For a dataset where a single record might appear in thousands of candidate pairs, this made a significant difference.
Snowpark's automatic partition behavior doesn't always match what entity resolution workloads need. We were seeing skew: some partitions with heavily populated blocking buckets getting much more work than others, while smaller partitions sat idle.
We added explicit repartitioning steps at key points in the pipeline — after blocking, before the comparison phase — to redistribute work more evenly across Snowflake's parallel execution engine. The right partition count depends on your data's blocking distribution, but monitoring query profiles in Snowflake's UI made the skew visible and the improvement measurable.
In our initial architecture, we were more conservative than necessary about persisting intermediate results — partly as a debugging aid, partly because we weren't sure which intermediate states we'd need to inspect.
In production, many of those intermediate writes were unnecessary. Reducing the number of table writes cut both execution time and storage overhead. We kept the writes that were genuinely needed (the cached DataFrames, the trained model) and eliminated the rest.

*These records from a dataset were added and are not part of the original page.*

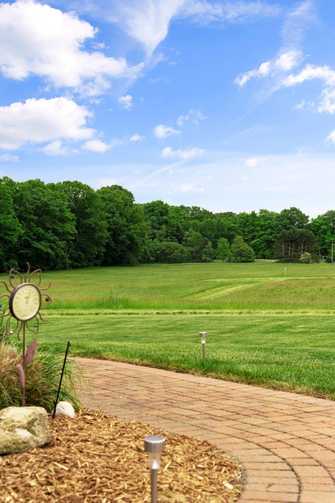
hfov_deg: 23.1
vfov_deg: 34.0
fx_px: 821
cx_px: 168
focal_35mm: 59
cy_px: 252
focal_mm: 58.8
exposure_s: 1/320
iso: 500
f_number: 9
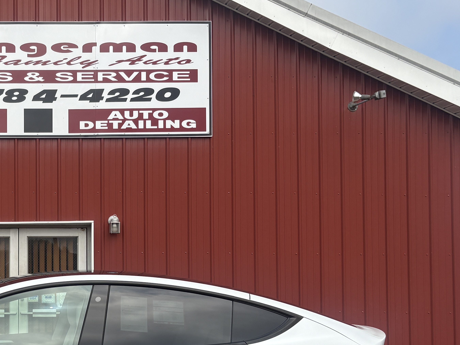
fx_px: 731
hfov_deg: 33.0
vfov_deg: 26.3
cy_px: 250
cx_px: 37
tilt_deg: +1.2
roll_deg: +0.5
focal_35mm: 55
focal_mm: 5.96
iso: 50
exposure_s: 1/2985
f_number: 1.6
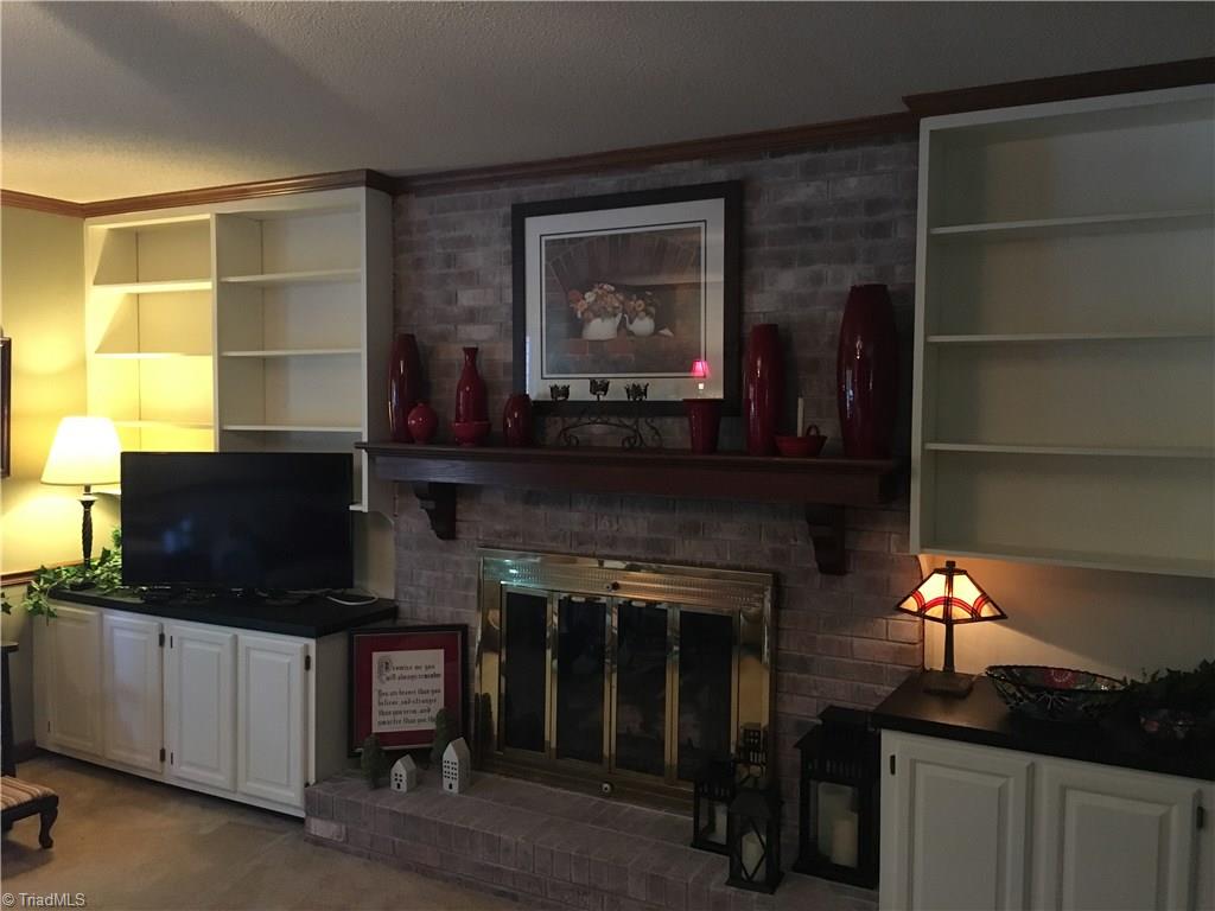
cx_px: 608
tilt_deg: -1.9
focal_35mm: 29
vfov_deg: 48.2
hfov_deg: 61.7
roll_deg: -1.3
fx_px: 1018
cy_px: 456
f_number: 2.2
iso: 320
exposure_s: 1/15
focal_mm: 4.15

After applying these optimizations, our 2.5M-record test on the same X-Small warehouse went from 24+ hours (before we killed the job) to under 30 minutes.
For the original 500,000-record baseline: from 12 hours to under 5 minutes.
These numbers are on a deliberately constrained warehouse size. Scaling up to a larger warehouse provides additional gains — but our philosophy at Zingg is that the customer shouldn't pay a compute bill for inefficient code. The optimizations above are about doing the work right, not throwing hardware at it.
One thing this work reinforced: Snowpark and Spark have genuinely different performance characteristics, not just different APIs. Optimization intuitions from Spark don't always transfer. Caching behavior, join execution, UDF overhead, partition management — all of these work differently.
If you're porting a Spark workload to Snowpark, plan for a performance tuning phase. The logical structure of your computation may translate cleanly, but the performance profile will not.